= Recorded data =

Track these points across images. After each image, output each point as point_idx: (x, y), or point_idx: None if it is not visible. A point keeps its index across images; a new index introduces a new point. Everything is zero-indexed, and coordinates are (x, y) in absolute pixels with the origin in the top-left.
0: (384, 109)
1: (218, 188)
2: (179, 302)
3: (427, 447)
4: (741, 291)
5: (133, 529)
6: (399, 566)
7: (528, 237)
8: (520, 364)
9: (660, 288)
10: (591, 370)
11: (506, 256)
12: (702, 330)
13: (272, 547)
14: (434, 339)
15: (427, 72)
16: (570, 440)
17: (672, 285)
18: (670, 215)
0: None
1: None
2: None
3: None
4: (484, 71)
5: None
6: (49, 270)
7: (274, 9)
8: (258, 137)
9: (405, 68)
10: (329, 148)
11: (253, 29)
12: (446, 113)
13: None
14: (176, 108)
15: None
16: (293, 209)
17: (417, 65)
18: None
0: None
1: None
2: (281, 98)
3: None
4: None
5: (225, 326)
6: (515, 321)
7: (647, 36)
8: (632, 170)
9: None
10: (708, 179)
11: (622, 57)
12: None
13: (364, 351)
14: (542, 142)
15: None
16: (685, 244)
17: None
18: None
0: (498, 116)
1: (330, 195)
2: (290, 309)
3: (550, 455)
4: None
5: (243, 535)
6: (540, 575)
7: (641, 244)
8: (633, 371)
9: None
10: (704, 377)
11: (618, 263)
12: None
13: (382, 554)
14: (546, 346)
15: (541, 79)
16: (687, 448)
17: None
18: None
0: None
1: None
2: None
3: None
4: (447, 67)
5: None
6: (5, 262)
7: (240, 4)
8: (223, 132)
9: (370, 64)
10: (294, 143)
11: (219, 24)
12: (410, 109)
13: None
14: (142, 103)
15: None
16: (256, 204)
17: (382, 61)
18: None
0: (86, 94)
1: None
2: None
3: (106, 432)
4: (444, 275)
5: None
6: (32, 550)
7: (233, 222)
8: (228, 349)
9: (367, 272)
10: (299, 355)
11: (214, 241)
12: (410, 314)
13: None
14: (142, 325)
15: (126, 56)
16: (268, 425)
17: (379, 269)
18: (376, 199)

= Problem =
Reproduce the data above, substituting "frames" for each occurrence of "images" and leaving everything else unchanged.

= Result of this exercise =
Track these points across frames. After each image, output each point as point_idx: (x, y), or point_idx: None if it is not visible. A point keeps its index across frames; a new index introduces a new point. Everything is zero-indexed, and coordinates are (x, y) in absolute pixels with the origin in the top-left.
0: (384, 109)
1: (218, 188)
2: (179, 302)
3: (427, 447)
4: (741, 291)
5: (133, 529)
6: (399, 566)
7: (528, 237)
8: (520, 364)
9: (660, 288)
10: (591, 370)
11: (506, 256)
12: (702, 330)
13: (272, 547)
14: (434, 339)
15: (427, 72)
16: (570, 440)
17: (672, 285)
18: (670, 215)
0: None
1: None
2: None
3: None
4: (484, 71)
5: None
6: (49, 270)
7: (274, 9)
8: (258, 137)
9: (405, 68)
10: (329, 148)
11: (253, 29)
12: (446, 113)
13: None
14: (176, 108)
15: None
16: (293, 209)
17: (417, 65)
18: None
0: None
1: None
2: (281, 98)
3: None
4: None
5: (225, 326)
6: (515, 321)
7: (647, 36)
8: (632, 170)
9: None
10: (708, 179)
11: (622, 57)
12: None
13: (364, 351)
14: (542, 142)
15: None
16: (685, 244)
17: None
18: None
0: (498, 116)
1: (330, 195)
2: (290, 309)
3: (550, 455)
4: None
5: (243, 535)
6: (540, 575)
7: (641, 244)
8: (633, 371)
9: None
10: (704, 377)
11: (618, 263)
12: None
13: (382, 554)
14: (546, 346)
15: (541, 79)
16: (687, 448)
17: None
18: None
0: None
1: None
2: None
3: None
4: (447, 67)
5: None
6: (5, 262)
7: (240, 4)
8: (223, 132)
9: (370, 64)
10: (294, 143)
11: (219, 24)
12: (410, 109)
13: None
14: (142, 103)
15: None
16: (256, 204)
17: (382, 61)
18: None
0: (86, 94)
1: None
2: None
3: (106, 432)
4: (444, 275)
5: None
6: (32, 550)
7: (233, 222)
8: (228, 349)
9: (367, 272)
10: (299, 355)
11: (214, 241)
12: (410, 314)
13: None
14: (142, 325)
15: (126, 56)
16: (268, 425)
17: (379, 269)
18: (376, 199)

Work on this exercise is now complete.